▶ [Action item] Find "M1537,1652L1547,1656L1536,1671L1527,1664Z" and "M1478,1603L1531,1630L1558,1640" in the records below. Copy the lines holding them and every line between, exactly, and no others.

++++ Record set ++++

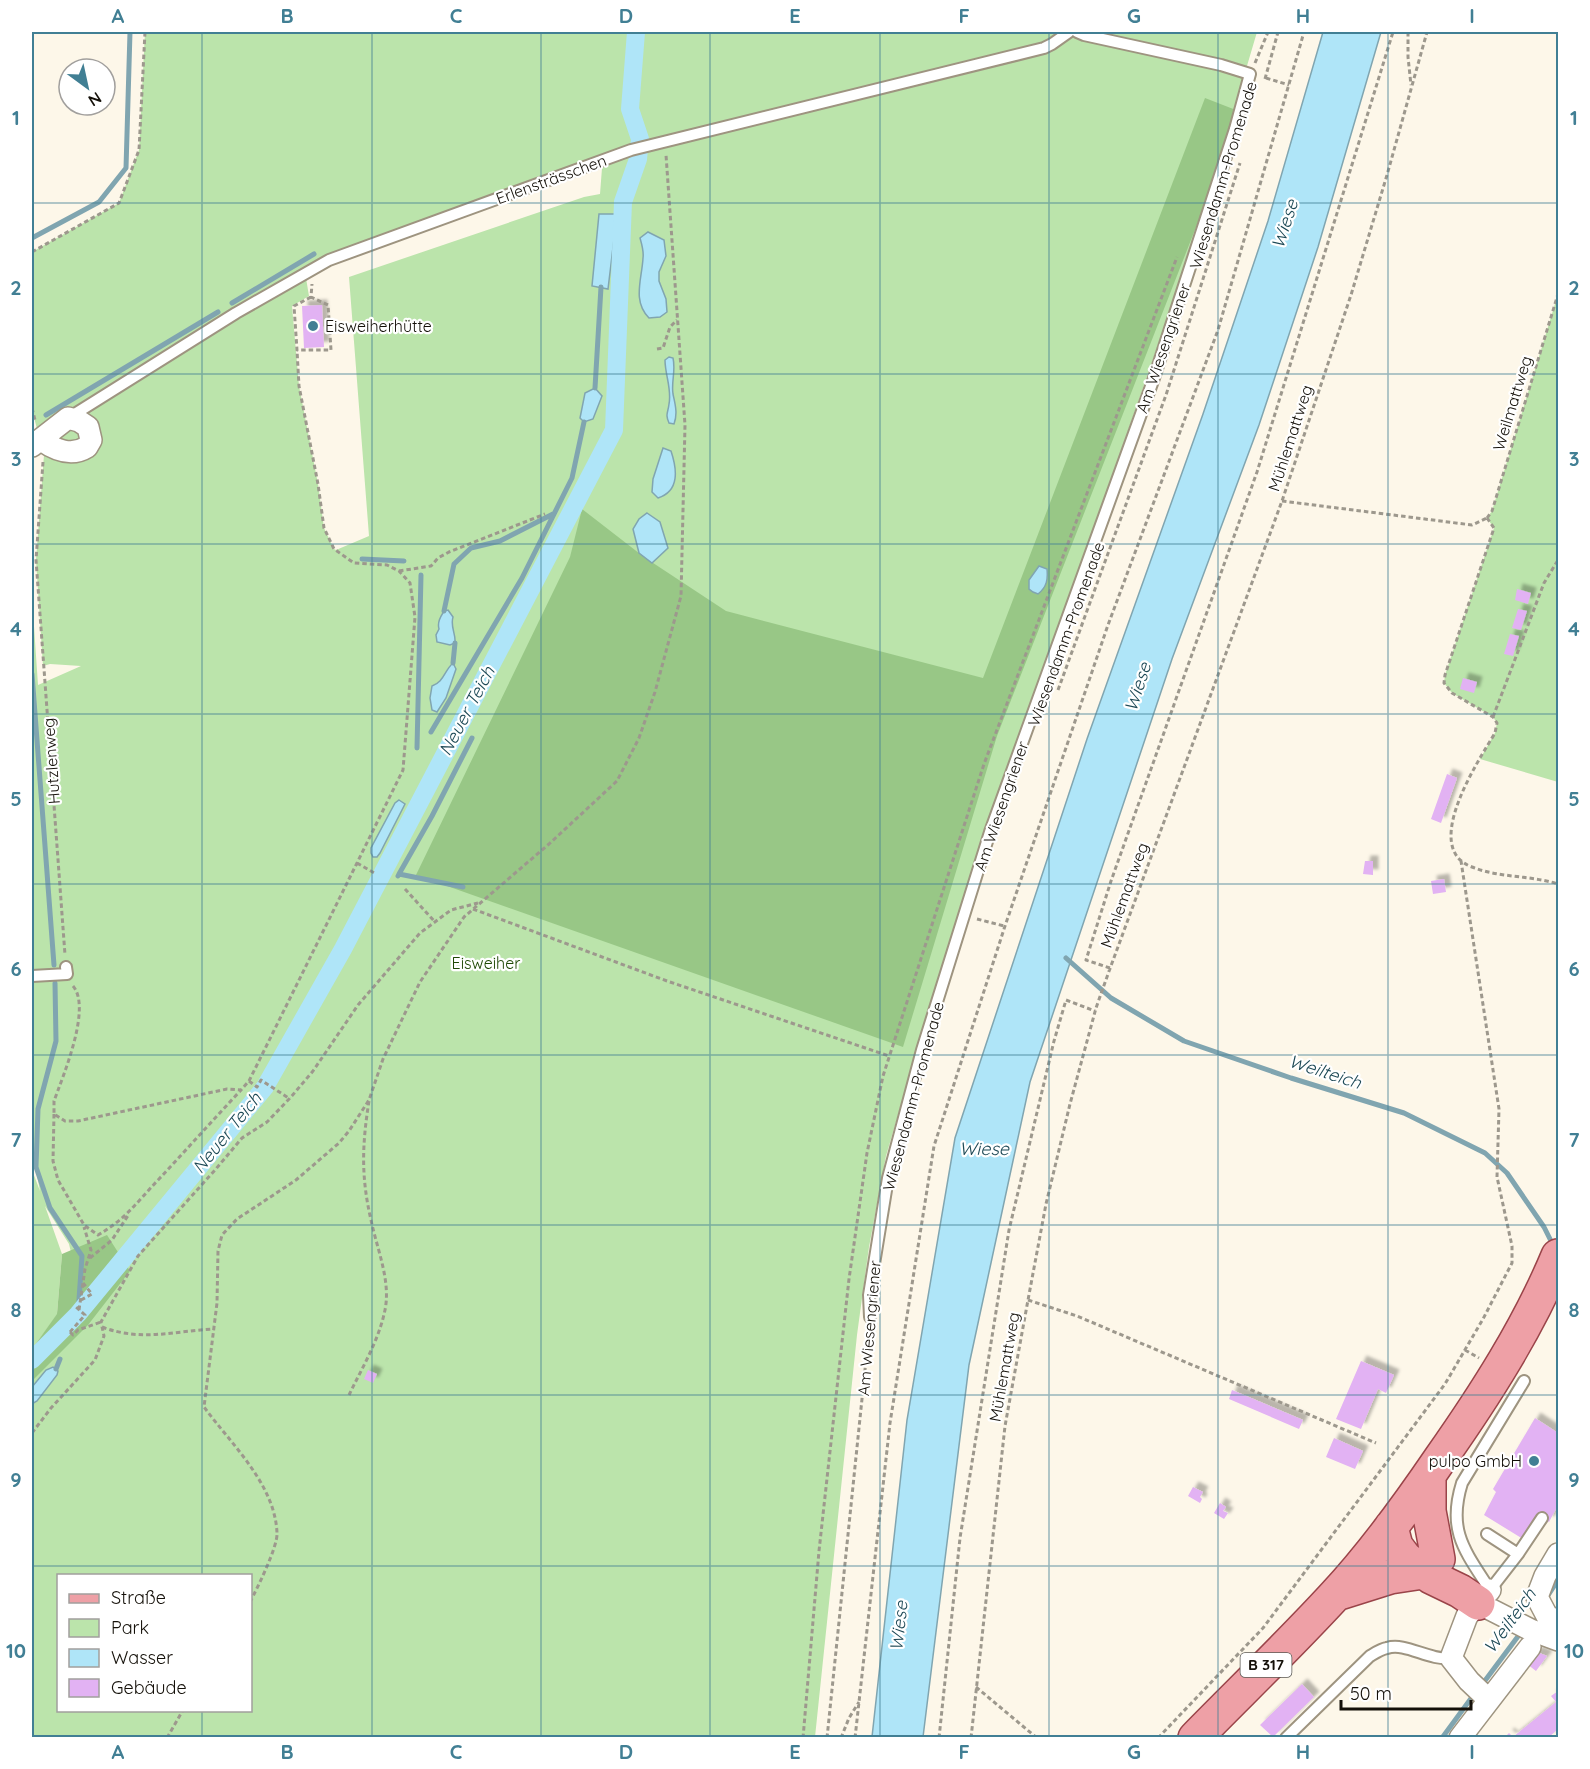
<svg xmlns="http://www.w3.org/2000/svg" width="1590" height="1769" font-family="Quicksand,sans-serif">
<defs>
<filter id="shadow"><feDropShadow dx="5.5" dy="-5.5" stdDeviation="1.5" flood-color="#0004"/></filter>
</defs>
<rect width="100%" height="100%" fill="#fdf7e9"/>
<path fill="#bbe4ab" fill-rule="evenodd" d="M145,32H1257L1200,225L963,902L923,1029L886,1156L869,1247L857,1335L815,1737H32V1358L57,1315L32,1349V1170L40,1191L32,1150V597L38,685L81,666L50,664L43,666L36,560L44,455L32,410V252L119,203L139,150ZM605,163L602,168L600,194L584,197L349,277L369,536L336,550L334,549L324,528L318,484L299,386L292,306L309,296L306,278L330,264ZM45,1206L69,1244L73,1261L57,1314L62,1254ZM58,1576H250V1710H58Z
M1558,294V782L1480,759L1495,733L1497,723L1493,717L1452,693L1444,683L1445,675L1494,528L1487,518L1492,511Z"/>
<path fill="#98c786" d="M1205,98L1241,112L997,736L903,1047L416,875L570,557L582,509L644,557L726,611L983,678Z
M107,1235L130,1271L88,1325L32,1381V1349L57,1314L62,1254Z"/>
<path fill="#afe5f8" stroke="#80a5b0" stroke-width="1.5" d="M1323,32H1381L1318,247L1259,425L1172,659L1030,1082L969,1365L923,1737H872L907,1420L955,1138L1087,739L1203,414L1268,221Z
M599,214H617L608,289L592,286Z
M648,232L664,240L666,256L659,272V281L666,299L667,312L660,317L649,318C632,301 642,279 643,258C644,251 642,245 640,238Z
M669,357L673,358C676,371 671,382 673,394C675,404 678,413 674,424L669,423C665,414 668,413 669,404C672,389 665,375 665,360Z
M595,388L602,396L593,419L584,422L580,418L585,393Z
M663,448L671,451C677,469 680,491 658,498L652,492L653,479Z
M647,513L660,522L668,548L652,563L639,553L633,529L639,519Z
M1039,566L1047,569C1048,579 1047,587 1038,594L1033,592L1029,589V580Z
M448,610L453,617C450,627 456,633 455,643L450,645L437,642L436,635L439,629C437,622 441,616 444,611Z
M453,663L456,669L446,698L437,712L432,710L430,698L432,686C444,682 444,671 453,663Z
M399,800L405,804L380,853L377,857H373L371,853V848L395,803Z
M53,1367L58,1371L57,1375L37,1401L32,1404V1387L46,1370Z"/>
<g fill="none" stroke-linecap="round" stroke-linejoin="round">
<path stroke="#80a5b0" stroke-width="5" d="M617,214L622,206
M32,238L99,202L126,168L130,32
M232,303L314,254
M595,388L601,287
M46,415L218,312
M362,559L404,561
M444,611L454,564L471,548L500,541L553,514
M453,663L455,643
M32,674L54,965
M431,732L522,578L572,478L584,422
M417,748L421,575
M399,874L432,816L472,738
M398,876L399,874L463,887
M1066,958L1111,998L1184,1041L1291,1078L1404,1113L1485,1153L1507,1173L1544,1227L1554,1247
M55,983L56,1041L38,1109L36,1167L50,1208L82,1256L78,1314
M56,1369L60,1359
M1547,1597L1558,1580
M1481,1686L1522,1631
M1442,1738L1475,1693"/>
<path stroke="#afe5f8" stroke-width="18" d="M32,1360L78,1314L265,1087L343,949L614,430L623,202L638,159L640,139L630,109L636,32"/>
</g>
<path fill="#e2b2f3" filter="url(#shadow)" d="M322,305L324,347L304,348L302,306Z
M1517,589L1531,593L1528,604L1515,600Z
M1518,609L1527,611L1521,630L1512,628Z
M1510,634L1519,636L1513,656L1504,654Z
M1463,678L1477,682L1474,693L1460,689Z
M1447,774L1457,778L1441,823L1431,819Z
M1365,861H1373V875L1363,874Z
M1444,879L1446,892L1433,894L1431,881Z
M1361,1361L1394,1375L1386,1393L1378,1389L1361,1429L1336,1419Z
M368,1370L377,1374L373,1383L364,1379Z
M1232,1390L1303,1420L1299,1429L1229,1399Z
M1535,1418L1558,1433V1505L1549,1522L1536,1515L1523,1539L1484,1515L1496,1492L1493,1489Z
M1334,1438L1363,1451L1355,1469L1326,1457Z
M1193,1487L1203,1492L1200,1497L1202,1499L1200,1503L1188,1496Z
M1220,1503L1226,1507L1223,1511L1228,1513L1224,1519L1214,1513Z
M1537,1652L1547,1656L1536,1671L1527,1664Z
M1302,1684L1314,1697L1273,1737L1260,1725Z
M1558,1691V1729L1548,1738H1510L1507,1735L1509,1733L1513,1737L1556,1702L1551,1696Z"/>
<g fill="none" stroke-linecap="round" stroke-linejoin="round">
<defs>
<path id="service" d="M70,417L236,313L329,260L631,150L1044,48L1052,44L1069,32
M32,976L67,974L66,967
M870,1317L869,1295L888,1178L922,1050L990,832L1154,378L1235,129L1250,74L1221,65L1084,35L1077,32
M1487,1534L1518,1554L1490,1590C1465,1551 1447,1531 1462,1483L1524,1381
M1518,1554L1542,1518
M1286,1738L1370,1656C1375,1653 1381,1649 1387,1648C1406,1642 1429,1661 1451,1658"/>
<path id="minor" d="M32,446L68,418L79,421L88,427L91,440L87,447C71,457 55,450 41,440
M1558,1554L1545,1576L1537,1597L1547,1616L1558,1621
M1478,1603L1531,1630L1558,1640
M1489,1700L1469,1681L1451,1658L1467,1616L1490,1590
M1460,1738L1530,1647"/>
<path id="primary" d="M1429,1475V1511L1438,1559
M1391,1527L1396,1546L1405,1558L1431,1577L1460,1591L1478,1603
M1336,1594L1390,1577L1423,1572
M1195,1738C1242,1690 1290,1644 1335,1595C1374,1553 1408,1506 1440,1459C1485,1395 1528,1328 1558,1256"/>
</defs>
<use href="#service" stroke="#9e9480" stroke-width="14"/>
<use href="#minor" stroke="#9e9480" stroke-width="24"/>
<use href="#primary" stroke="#9a4449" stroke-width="36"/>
<path stroke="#9d988d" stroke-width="3" stroke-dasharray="4.5 3" stroke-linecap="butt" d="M1408,32V57L1411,85
M1255,63L1268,32
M1266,78L1289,85
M1265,79L1278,32
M32,252L119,203L139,150L145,32
M311,297L294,306L297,350H331L328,305L311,297L312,284
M657,349L663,348L670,327L677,320
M32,408L35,420
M43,462L36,560L65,955
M1282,501L1472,525L1487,518
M1487,518L1494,528L1445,675L1444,683L1452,693L1493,717L1497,723L1495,733C1479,760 1420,848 1472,867C1499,878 1530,875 1558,884
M1487,518L1492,511L1558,294
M399,571L431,566L438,558L449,552L545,514
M1058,690L1166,395L1240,163
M1493,717L1544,583L1558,560
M357,863L376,874
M405,889L435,922
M473,909L667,981L889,1056
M977,919L1004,926
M1110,968L1086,960L1111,881L1257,472L1393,32
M73,986C92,1008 63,1076 54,1101V1114L65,1121H78L227,1089L241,1090L249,1081L403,770L415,617L410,583L399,571L387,565L354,563L334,549L324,528L318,484L299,386L297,350
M249,1081L257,1087L261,1080L290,1099
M54,1114L53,1161L58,1180L84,1225L98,1235C126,1219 137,1202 159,1179C186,1150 213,1120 241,1090
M90,1258L112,1240L129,1214
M81,1300L92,1294L83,1283
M1028,1300L1077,1316L1376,1443
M79,1310L85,1269L91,1250L84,1227
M102,1327C142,1342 173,1331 214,1329
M70,1332L85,1315L75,1306
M70,1332L73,1335L78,1330L101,1322
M1465,1350L1479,1358
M349,1395C362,1368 379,1340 385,1310C391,1281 377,1249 371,1220C361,1177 362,1145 369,1101
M32,1433L51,1408L95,1360L104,1336L101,1322L138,1256L215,1170L242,1138L267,1122L291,1097L313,1071L358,1005L420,933L451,910L478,903
M250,1602C257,1589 278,1546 277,1533C275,1484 231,1444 204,1407L217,1303L218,1251L222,1235L237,1219L296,1180L339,1143L349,1131L369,1100L383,1059L420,982L464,917L549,844L617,781L639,738L655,692L681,596L685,425L666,155
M976,1687L1037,1738
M167,1738L183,1710
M803,1738L819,1551L849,1279L867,1153L883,1076L984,764L1177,257
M827,1738L869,1331
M841,1738L849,1718L859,1702
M855,1738L890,1423L934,1146L1005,926L1108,625L1218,330L1304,32
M939,1738L960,1538L1009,1230L1054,1041L1066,1000L1095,1011
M971,1738L1005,1426L1028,1300L1046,1204L1070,1104L1096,1008L1108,974L1282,501L1351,295L1387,175L1427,32
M1158,1738L1263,1628L1445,1384L1483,1319L1512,1263V1246L1497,1177L1499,1109L1461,861"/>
<use href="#service" stroke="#fff" stroke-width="10"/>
<use href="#minor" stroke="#fff" stroke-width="21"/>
<use href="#primary" stroke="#eea0a6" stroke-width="33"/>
</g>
<path fill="none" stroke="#417f94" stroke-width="1.5" stroke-opacity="0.55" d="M202,32V1576M372,32V1738M541,32V1738M710,32V1738M880,32V1738M1049,32V1738M1218,32V1738M1388,32V1738M32,203H1558M32,374H1558M32,544H1558M32,714H1558M32,884H1558M32,1055H1558M32,1225H1558M32,1395H1558M32,1566H1558M202,1710V1738"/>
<g fill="#417f94" stroke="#fff" stroke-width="2">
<circle cx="313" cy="326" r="6"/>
<circle cx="1534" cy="1461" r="6"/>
</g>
<g text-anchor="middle" stroke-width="4.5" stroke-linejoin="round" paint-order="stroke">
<rect fill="#fff" stroke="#5a5853" stroke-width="1.5" x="1240.5" y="1653" width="51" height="24" rx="4.5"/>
<g font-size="15" font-weight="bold" fill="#141009">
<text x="1266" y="1670">B 317</text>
</g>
<g font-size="16" fill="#141009" stroke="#fff">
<text transform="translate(1223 175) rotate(-73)" y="6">Wiesendamm-Promenade</text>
<text transform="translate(551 179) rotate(-20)" y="6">Erlensträsschen</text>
<text transform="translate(1163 348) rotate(-71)" y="6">Am Wiesengriener</text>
<text transform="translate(1512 403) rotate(-73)" y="6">Weilmattweg</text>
<text transform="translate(1290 438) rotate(-72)" y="6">Mühlemattweg</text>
<text transform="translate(1066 634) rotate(-70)" y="6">Wiesendamm-Promenade</text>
<text transform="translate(51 761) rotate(-94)" y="6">Hutzlenweg</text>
<text transform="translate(1001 806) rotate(-71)" y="6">Am Wiesengriener</text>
<text transform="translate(1124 895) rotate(-70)" y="6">Mühlemattweg</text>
<text transform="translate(913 1096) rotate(-75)" y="6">Wiesendamm-Promenade</text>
<text transform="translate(869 1328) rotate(-85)" y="6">Am Wiesengriener</text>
<text transform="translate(1004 1367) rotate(-80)" y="6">Mühlemattweg</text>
</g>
<g font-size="16" fill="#141009" stroke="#fff" text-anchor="start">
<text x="325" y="332">Eisweiherhütte</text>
<text x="1522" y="1467" text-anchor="end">pulpo GmbH</text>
</g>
<g font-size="16" fill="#1f4905" stroke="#fff">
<text x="486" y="969">Eisweiher</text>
</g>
<g font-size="18" font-style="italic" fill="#1d4956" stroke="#fff">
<text transform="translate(1285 224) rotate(-72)" y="6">Wiese</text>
<text transform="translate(1138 687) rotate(-72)" y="6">Wiese</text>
<text transform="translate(467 711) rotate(-62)" y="6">Neuer Teich</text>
<text transform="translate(1325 1072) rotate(18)" y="6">Weilteich</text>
<text transform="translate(227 1133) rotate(-51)" y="6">Neuer Teich</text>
<text x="984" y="1155">Wiese</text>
<text transform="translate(1510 1621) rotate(-54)" y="6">Weilteich</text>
<text transform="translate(899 1626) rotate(-84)" y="6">Wiese</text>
</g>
</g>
<rect width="1590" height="1769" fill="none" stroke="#ffffff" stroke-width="66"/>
<rect x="57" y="1574" width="195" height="138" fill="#ffffff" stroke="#a19f9d" stroke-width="1.5"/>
<rect x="69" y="1594" width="30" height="9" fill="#eea0a6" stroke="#a19f9d" stroke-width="1.5"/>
<text x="111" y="1604" font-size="18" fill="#141009">Straße</text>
<rect x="69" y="1619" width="30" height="18" fill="#bbe4ab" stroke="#a19f9d" stroke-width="1.5"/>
<text x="111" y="1634" font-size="18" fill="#141009">Park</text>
<rect x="69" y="1649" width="30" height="18" fill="#afe5f8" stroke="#a19f9d" stroke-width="1.5"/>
<text x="111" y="1664" font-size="18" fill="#141009">Wasser</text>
<rect x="69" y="1679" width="30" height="18" fill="#e2b2f3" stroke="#a19f9d" stroke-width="1.5"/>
<text x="111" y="1694" font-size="18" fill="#141009">Gebäude</text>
<g transform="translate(87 87) rotate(147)"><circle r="28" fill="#ffffff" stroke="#a19f9d" stroke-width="1.5"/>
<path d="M0-4.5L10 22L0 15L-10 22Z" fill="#417f94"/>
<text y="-9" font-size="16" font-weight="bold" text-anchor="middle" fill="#141009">N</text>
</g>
<path d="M1341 1700v9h130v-9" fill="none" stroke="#141009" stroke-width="3"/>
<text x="1350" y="1700" font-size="18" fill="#141009" stroke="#ffffff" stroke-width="4.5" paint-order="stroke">50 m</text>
<rect x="33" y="33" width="1524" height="1703" fill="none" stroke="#417f94" stroke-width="2"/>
<g font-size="20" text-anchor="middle" font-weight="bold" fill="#417f94">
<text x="118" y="23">A</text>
<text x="287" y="23">B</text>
<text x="456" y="23">C</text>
<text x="626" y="23">D</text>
<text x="795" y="23">E</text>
<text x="964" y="23">F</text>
<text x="1134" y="23">G</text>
<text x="1303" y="23">H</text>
<text x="1472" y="23">I</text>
<text x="16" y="125">1</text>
<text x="1574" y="125">1</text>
<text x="16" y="295">2</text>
<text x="1574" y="295">2</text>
<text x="16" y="466">3</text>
<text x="1574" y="466">3</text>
<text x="16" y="636">4</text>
<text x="1574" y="636">4</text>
<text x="16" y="806">5</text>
<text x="1574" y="806">5</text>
<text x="16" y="976">6</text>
<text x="1574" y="976">6</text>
<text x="16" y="1147">7</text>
<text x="1574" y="1147">7</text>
<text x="16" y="1317">8</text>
<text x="1574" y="1317">8</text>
<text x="16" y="1487">9</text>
<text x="1574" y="1487">9</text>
<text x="16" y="1658">10</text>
<text x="1574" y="1658">10</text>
<text x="118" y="1759">A</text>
<text x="287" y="1759">B</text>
<text x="456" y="1759">C</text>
<text x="626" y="1759">D</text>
<text x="795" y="1759">E</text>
<text x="964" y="1759">F</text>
<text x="1134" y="1759">G</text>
<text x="1303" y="1759">H</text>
<text x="1472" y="1759">I</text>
</g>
</svg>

++++

▶ [Answer space]
M1537,1652L1547,1656L1536,1671L1527,1664Z
M1302,1684L1314,1697L1273,1737L1260,1725Z
M1558,1691V1729L1548,1738H1510L1507,1735L1509,1733L1513,1737L1556,1702L1551,1696Z"/>
<g fill="none" stroke-linecap="round" stroke-linejoin="round">
<defs>
<path id="service" d="M70,417L236,313L329,260L631,150L1044,48L1052,44L1069,32
M32,976L67,974L66,967
M870,1317L869,1295L888,1178L922,1050L990,832L1154,378L1235,129L1250,74L1221,65L1084,35L1077,32
M1487,1534L1518,1554L1490,1590C1465,1551 1447,1531 1462,1483L1524,1381
M1518,1554L1542,1518
M1286,1738L1370,1656C1375,1653 1381,1649 1387,1648C1406,1642 1429,1661 1451,1658"/>
<path id="minor" d="M32,446L68,418L79,421L88,427L91,440L87,447C71,457 55,450 41,440
M1558,1554L1545,1576L1537,1597L1547,1616L1558,1621
M1478,1603L1531,1630L1558,1640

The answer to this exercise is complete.